Immediately following his retirement from the U. S. Army, Joe began working for a national recruiting firm that focused on hiring veterans into the civilian job sector. This experience is what solidified Joe’s love for helping veterans of all branches in their quest for civilian post military employment. Joe has spent many years coaching veterans on how to write resumes, interview for jobs, negotiate compensation packages and navigate the sometimes murky waters of seeking a civilian career opportunity.

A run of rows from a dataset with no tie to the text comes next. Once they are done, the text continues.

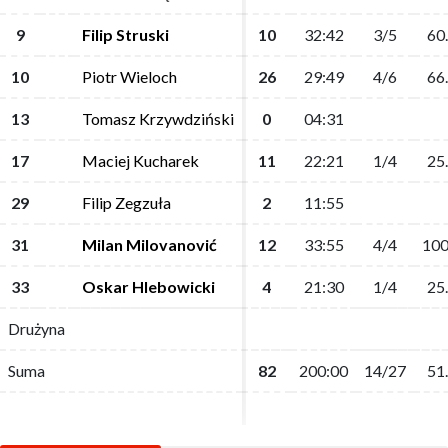
9
9
Filip Struski
Filip Struski
10
10
32:42
32:42
3/5
3/5
60
60
10
10
Piotr Wieloch
Piotr Wieloch
26
26
29:49
29:49
4/6
4/6
66
66
13
13
Tomasz Krzywdziński
Tomasz Krzywdziński
0
0
04:31
04:31
17
17
Maciej Kucharek
Maciej Kucharek
11
11
22:21
22:21
1/4
1/4
25
25
29
29
Filip Zegzuła
Filip Zegzuła
2
2
11:55
11:55
31
31
Milan Milovanović
Milan Milovanović
12
12
33:55
33:55
4/4
4/4
100
100
33
33
Oskar Hlebowicki
Oskar Hlebowicki
4
4
21:30
21:30
1/4
1/4
25
25
Drużyna
Drużyna
Suma
Suma
82
82
200:00
200:00
14/27
14/27
51
51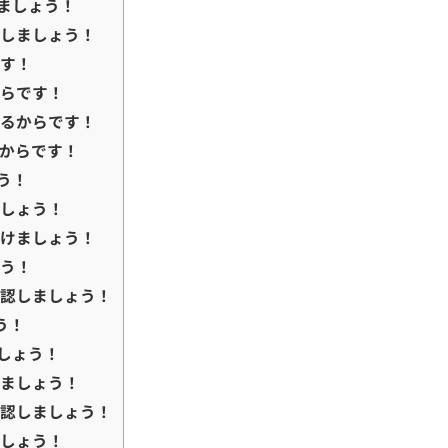
ましょう！
理しましょう！
です！
からです！
するからです！
からです！
う！
ましょう！
分けましょう！
ょう！
確認しましょう！
う！
しょう！
しましょう！
確認しましょう！
ましょう！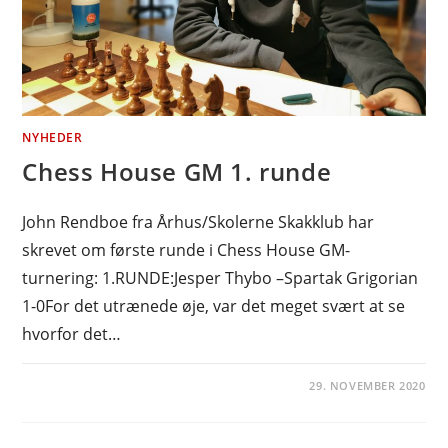
NYHEDER
Chess House GM 1. runde
John Rendboe fra Århus/Skolerne Skakklub har
skrevet om første runde i Chess House GM-
turnering: 1.RUNDE:Jesper Thybo –Spartak Grigorian
1-0For det utrænede øje, var det meget svært at se
hvorfor det…
29. NOVEMBER 2020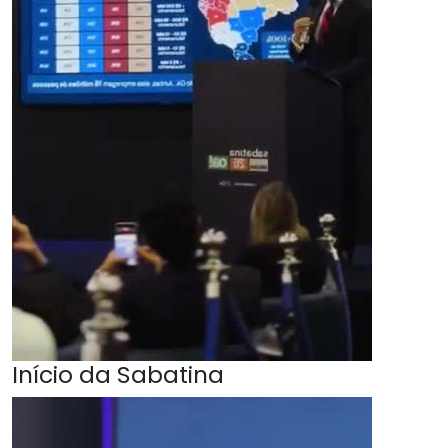
Início da Sabatina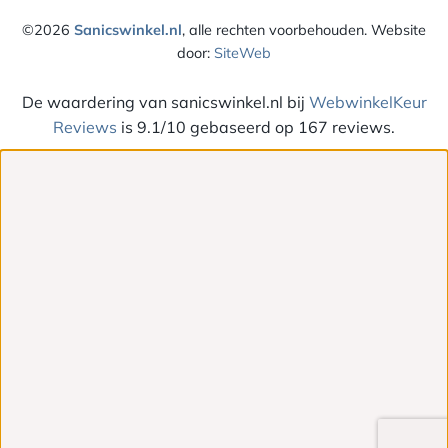
Card
©2026
Sanicswinkel.nl
, alle rechten voorbehouden. Website
door:
SiteWeb
De waardering van sanicswinkel.nl bij
WebwinkelKeur
Reviews
is 9.1/10 gebaseerd op 167 reviews.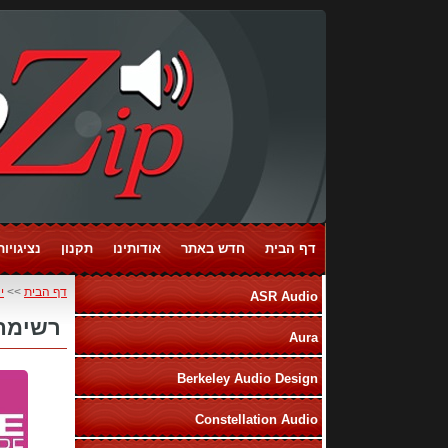
דף הבית
חדש באתר
אודותינו
תקנון
נציגויות ands
דף הבית
>>
י
ASR Audio
רשימת 
Aura
Berkeley Audio Design
Constellation Audio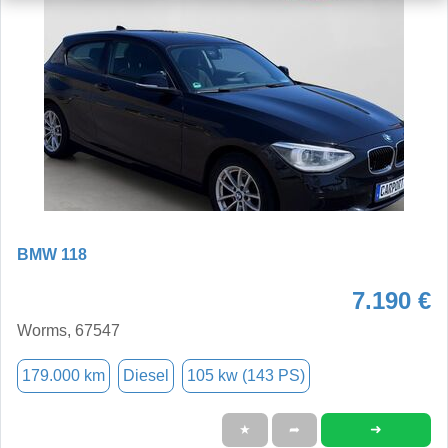
BMW 118
7.190 €
Worms, 67547
179.000 km
Diesel
105 kw (143 PS)
➜
★
➦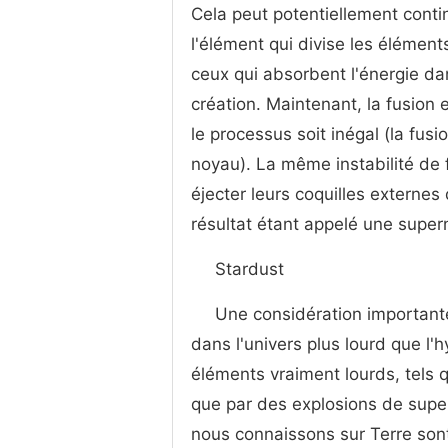
Cela peut potentiellement continu
l'élément qui divise les élément
ceux qui absorbent l'énergie da
création. Maintenant, la fusion 
le processus soit inégal (la fus
noyau). La même instabilité de 
éjecter leurs coquilles externes 
résultat étant appelé une super
Stardust
Une considération importante
dans l'univers plus lourd que l'
éléments vraiment lourds, tels q
que par des explosions de supe
nous connaissons sur Terre sont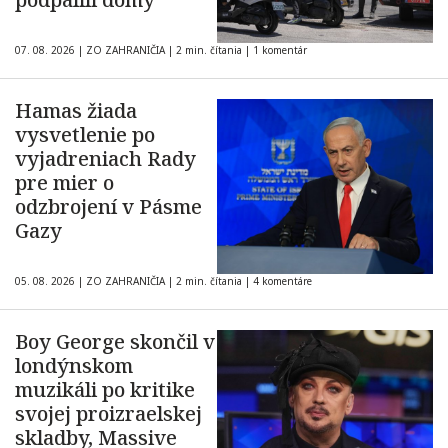
07. 08. 2026
|
ZO ZAHRANIČIA
|
2 min. čítania
|
1 komentár
Hamas žiada
vysvetlenie po
vyjadreniach Rady
pre mier o
odzbrojení v Pásme
Gazy
05. 08. 2026
|
ZO ZAHRANIČIA
|
2 min. čítania
|
4 komentáre
Boy George skončil v
londýnskom
muzikáli po kritike
svojej proizraelskej
skladby, Massive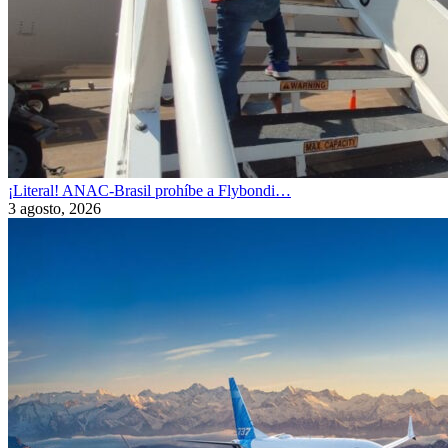
¡Literal! ANAC-Brasil prohíbe a Flybondi…
3 agosto, 2026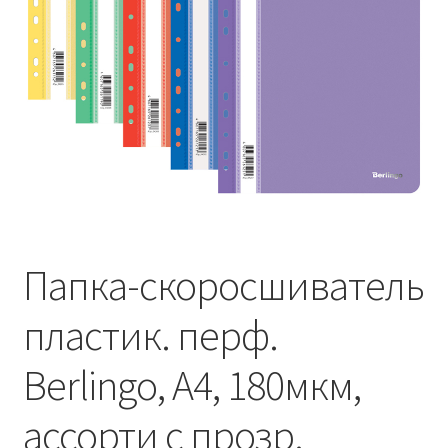
Папка-скоросшиватель
пластик. перф.
Berlingo, А4, 180мкм,
ассорти с прозр.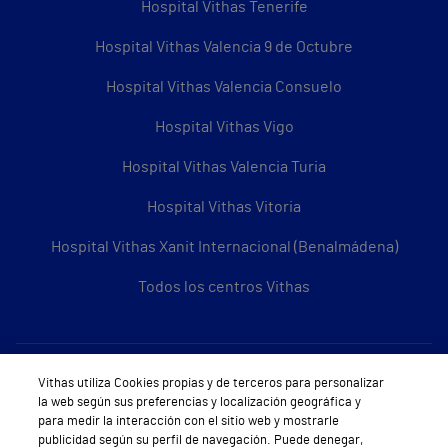
Hospital Vithas Tenerife
Hospital Vithas Valencia 9 de Octubre
Hospital Vithas Valencia Consuelo
Hospital Vithas Vigo
Hospital Vithas Valencia Turia
Hospital Vithas Vitoria
Hospital Vithas Xanit Internacional (Benalmádena)
Todos los centros Vithas
Sobre Vithas
Vithas utiliza Cookies propias y de terceros para personalizar
la web según sus preferencias y localización geográfica y
Quiénes somos
para medir la interacción con el sitio web y mostrarle
publicidad según su perfil de navegación. Puede denegar,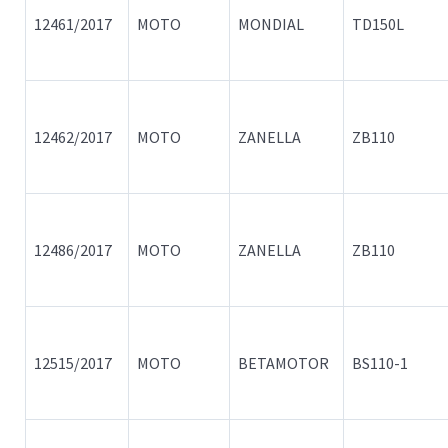
12461/2017
MOTO
MONDIAL
TD150L
12462/2017
MOTO
ZANELLA
ZB110
12486/2017
MOTO
ZANELLA
ZB110
12515/2017
MOTO
BETAMOTOR
BS110-1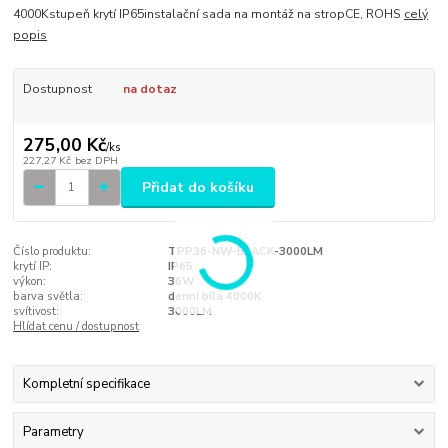
4000Kstupeň krytí IP65instalační sada na montáž na stropCE, ROHS
celý
popis
Dostupnost
na dotaz
275,00 Kč
/
ks
227,27 Kč
bez DPH
Přidat do košíku
Číslo produktu:
TPP36-NW-BLACK-3000LM
krytí IP:
IP65
výkon:
36W
barva světla:
denní bílá 4000K
svítivost:
3000LM
Hlídat cenu / dostupnost
Kompletní specifikace
Parametry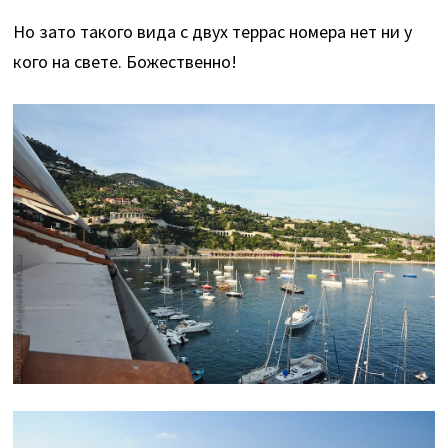
Но зато такого вида с двух террас номера нет ни у
кого на свете. Божественно!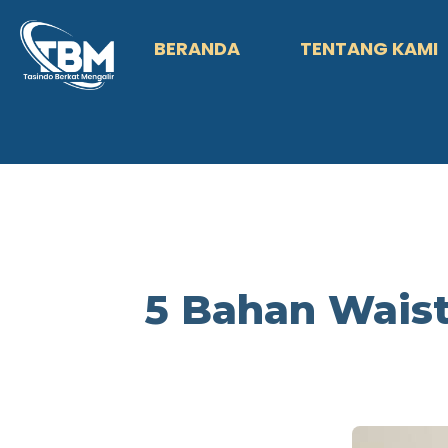
BERANDA
TENTANG KAMI
5 Bahan Wais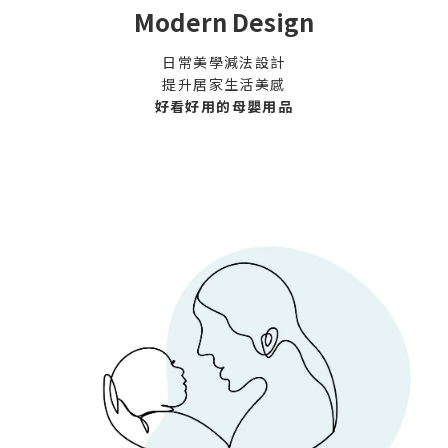
Modern Design
日常美學減法設計
提升居家生活美感
好看好用的母嬰用品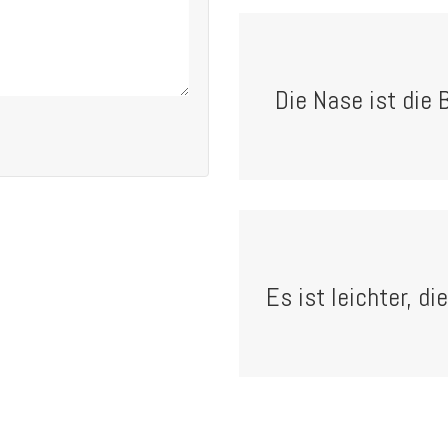
Die Nase ist die 
Es ist leichter, d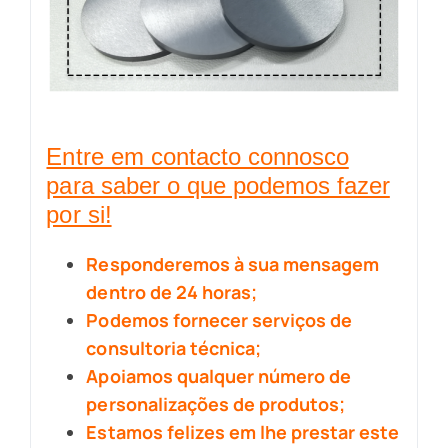
Entre em contacto connosco
para saber o que podemos fazer
por si!
Responderemos à sua mensagem
dentro de 24 horas;
Podemos fornecer serviços de
consultoria técnica;
Apoiamos qualquer número de
personalizações de produtos;
Estamos felizes em lhe prestar este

In 2011, Macy’s corporate HQ’s, located in downtown Cincinnati, Ohio reached out to Joe and asked if he’d be willing to come on board and help start a military hiring initiative aimed at placing veterans into the many job openings within this fortune 500 company. Today, Joe is the Director of Executive Recruiting and Military Initiatives for Macy’s Inc. and continues to advocate for veteran hiring initiatives both in his own company, and through partnerships with many external organizations.
Joe has been married for 30 years to his high school sweetheart, Carol. They have three grown children; all boys. The oldest went into the U.S. Navy, the middle son went into the U.S. Marine Corps, and the youngest son went into the U.S. Army. The Vroman’s are very proud of their military heritage and continue to seek ways to serve their country and military veterans.
With over 35 years of corporate communications experience, Melissa provides strategic marketing communications, investor relations, media relations, corporate counseling, community relations and crisis communications for public and private companies and non-profit organizations consistent with their business objectives.
For the Kerson Partners Veterans Initiative, Melissa will develop marketing communications activities–including broad-based media relations and direct communications with military institutions to attract veterans, and through retail industry-specific activities to recruit industry partners.
A significant part of her work over the years has been with retail and retail-related businesses. Her clients include: LIM College, which is exclusively focused on the business of fashion; a specialty retail and consumer products restructuring and turnaround consultancy; the former President of a NY-headquartered department store; a consultant in the direct to consumer market and California Baby. She also handled all the communications for the launch of The Jay H. Baker Retailing Initiative (now Center) at the Wharton School of the University of Pennsylvania and the bankruptcies of Wilkes Bashford and Loehmann’s.